Overall, almost 8 per cent of one-year-olds and 7 per cent of five-year-olds were not fully inoculated in the region, he said.
“We surmise that there are a number of parents in these areas who are opposed to vaccinating their children and that’s why immunising has slipped below target health levels,“ Dr Rudd said.
“These vaccination objectors pose a great risk to the community.“
The AMA identifies those people who oppose vaccination as the ’worried well’.
“There are parents who are concerned that inoculations may leave their children with developmental disorders such as autism, or spread the disease they’re supposed to prevent, but all evidence shows this is not the case.“
Other children were exposed to potentially fatal diseases because parents forget to protect them with booster shots,“ Mr Rudd said.

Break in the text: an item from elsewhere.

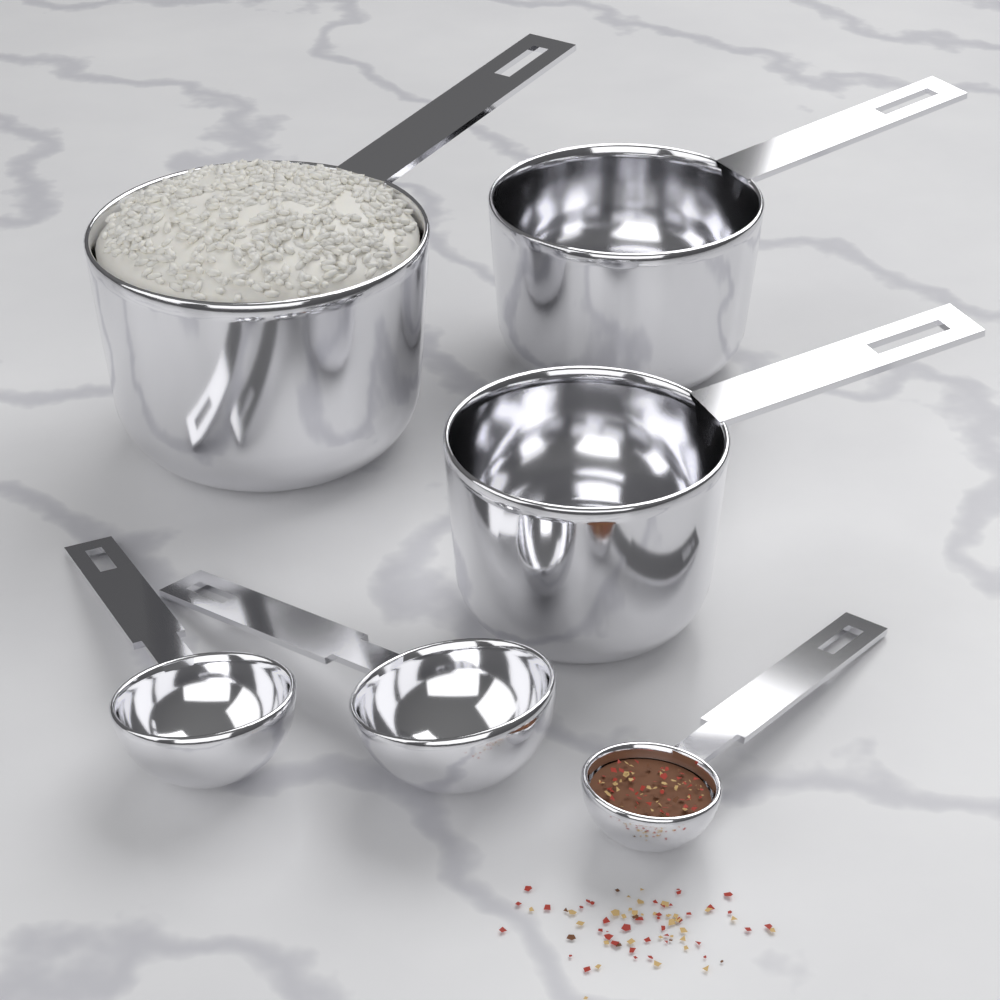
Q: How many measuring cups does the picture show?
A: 3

“It is these parents who we want to encourage, as we know it is very hard to turn around the conscientious objectors, but parents who are unaware or have forgotten are the ones who we want to make access easier,“ Dr Rudd said.
He said the AMA had called on the Queensland Government to provide mobile vaccination vans and free transport to immunisation hubs.
Dr Rudd said getting more GPs into communities would allow them to counter the myths and misinformation about vaccinations.
Darling Downs Hospital and Health Service also said it was concerned that children in the region were being exposed to serious illness because of parents’ beliefs.
“Some regions in Queensland show a greater resistance to immunisation, and it appears it is more to do with parents’ social ideology than access to doctors or the economic factors,“ she said.
“Some of the state’s lowest socio-economic regions have the highest rates of immunisation,“ she said.
It comes as Queensland Health announced its was expecting more measles cases this month.
Queensland Health confirmed the 37th case of measles this year after a person with the disease arrived in Brisbane from Port Moresby this month.
In a separate incident, a Queensland paramedic also contracted the infection last month.
The number of people being diagnosed with measles in Australia hit a 16-year-high last year as scores of travellers brought the potentially fatal disease into the country and unvaccinated children fell victim to it.
National Notifiable Diseases Surveillance System figures data shows 340 measles cases were recorded in Australia last year, the highest number since 1998.